RECURSO CRIMINAL Nº 2666/21.1T9LRA.C1
Relator: JOSÉ EDUARDO MARTINS
Data do Acórdão: 07-06-2023
Tribunal: TRIBUNAL JUDICIAL DA COMARCA DE LEIRIA – JUÍZO LOCAL CRIMINAL DE LEIRIA
Legislação: ARTIGOS 1.º, 8.º, N.º 1, 50.º, 54.º E 58.º DO D.L. N.º 433/82 DE 27 DE OUTUBRO/RGCO

Sumário:

I – O conjunto de actos de investigação e de instrução realizados pela autoridade administrativa, que hão-de servir de base à “acusação” em processo contra-ordenacional, equivale à fase que no processo penal se designa por “inquérito”, cuja finalidade consta do artigo 262.º, n.º 1, do C.P.P.

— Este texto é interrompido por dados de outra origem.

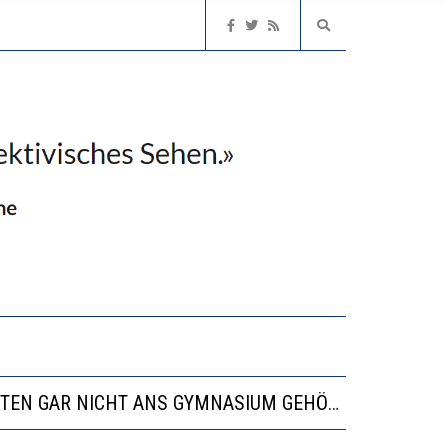
EN LERNLEISTUNGEN”
ISSE
“VIEL ZU VIELE SCHÜLER, DIE GEMESSEN AN IHREN FÄHIGKEITEN GAR NICHT ANS GYMNASIUM GEHÖREN”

II – Mesmo que a não audição das testemunhas indicadas pelo arguido ou a omissão de quaisquer diligências por aquele sugeridas acarretasse a nulidade do procedimento e da decisão administrativa posteriormente proferida, que não acarreta, a inquirição da testemunha levada a efeito na fase contenciosa sempre determinaria a sanação do vício.

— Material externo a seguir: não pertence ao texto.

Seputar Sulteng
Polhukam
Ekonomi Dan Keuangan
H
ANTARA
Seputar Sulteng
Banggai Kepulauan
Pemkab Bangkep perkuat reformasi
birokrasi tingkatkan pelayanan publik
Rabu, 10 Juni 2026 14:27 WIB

III – Sendo preferível, de um ponto de vista formal, que o indeferimento da inquirição da testemunha requerida na fase administrativa conste de um despacho autónomo, anterior à prolação da decisão, a sua inclusão na decisão administrativa em nada belisca o direito de defesa, já que a arguida teve oportunidade de, em audiência de julgamento, ouvir a testemunha.
IV – A imputação de um facto contraordenacional e a responsabilização do agente exigem sempre um nexo de imputação subjetiva, seja através de uma conduta dolosa, seja através de uma conduta negligente, expressa através de factos que consubstanciem efectiva alegação do elemento subjectivo da infracção, quer porque não é indiferente o grau de culpa determinante da conduta, quer porque desse grau de culpa depende a determinação da coima aplicável.

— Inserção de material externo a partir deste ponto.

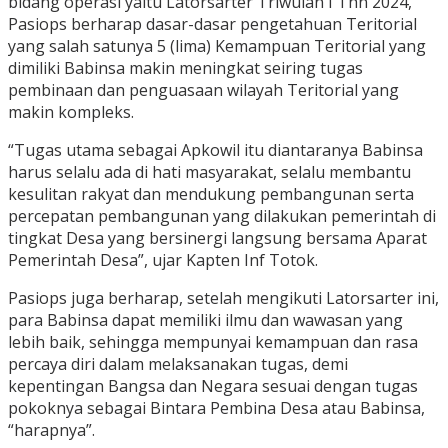
bidang operasi yaitu Latorsarter Triwulan I Thn 2024,
Pasiops berharap dasar-dasar pengetahuan Teritorial
yang salah satunya 5 (lima) Kemampuan Teritorial yang
dimiliki Babinsa makin meningkat seiring tugas
pembinaan dan penguasaan wilayah Teritorial yang
makin kompleks.
“Tugas utama sebagai Apkowil itu diantaranya Babinsa
harus selalu ada di hati masyarakat, selalu membantu
kesulitan rakyat dan mendukung pembangunan serta
percepatan pembangunan yang dilakukan pemerintah di
tingkat Desa yang bersinergi langsung bersama Aparat
Pemerintah Desa”, ujar Kapten Inf Totok.
Pasiops juga berharap, setelah mengikuti Latorsarter ini,
para Babinsa dapat memiliki ilmu dan wawasan yang
lebih baik, sehingga mempunyai kemampuan dan rasa
percaya diri dalam melaksanakan tugas, demi
kepentingan Bangsa dan Negara sesuai dengan tugas
pokoknya sebagai Bintara Pembina Desa atau Babinsa,
“harapnya”.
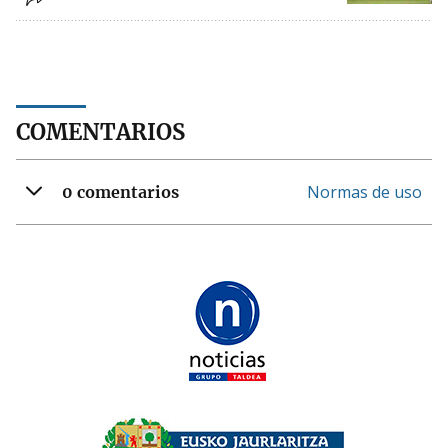
COMENTARIOS
Normas de uso
0 comentarios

V – A estrutura do dolo é composta por um elemento intelectual e um elemento volitivo, consistindo o primeiro na representação pelo agente de todos os elementos que integram o facto ilícito – o tipo objectivo de ilícito -, e na consciência de que esse facto é ilícito e a sua prática censurável, consistindo o elemento volitivo na especial direcção da vontade do agente na realização do facto ilícito, sendo em função da diversidade de atitude que nascem as diversas espécies de dolo.
VI – Tendo em atenção que a arguida tem actividade no âmbito de alimentos para animais de criação, dizer-se na decisão administrativa que ela conhecia os limites de carga do veículo identificado e que lhe era exigível que cumprisse com os mesmos equivale a afirmar que ela sabia que a sua conduta era proibida e punida por lei.
VII – Emergindo o dever de fundamentação directamente do artigo 205.º da Constituição da República Portuguesa, como parte integrante do próprio conceito de Estado de Direito democrático, o direito a conhecer as razões do sancionamento é comum quer ao processo criminal quer ao processo de contraordenação mas, atendendo às características da celeridade e simplicidade processual, a fundamentação de uma decisão administrativa em processo de contraordenação consente um modo sumário de fundamentar, mas do qual se possa concluir que quem decidiu não agiu discricionariamente, que a decisão tem virtualidade para convencer os interessados e os cidadãos em geral da sua correcção e justiça e que o controlo da legalidade do decidido, nomeadamente por via de recurso, não é prejudicado ou inviabilizado pela forma que tomou.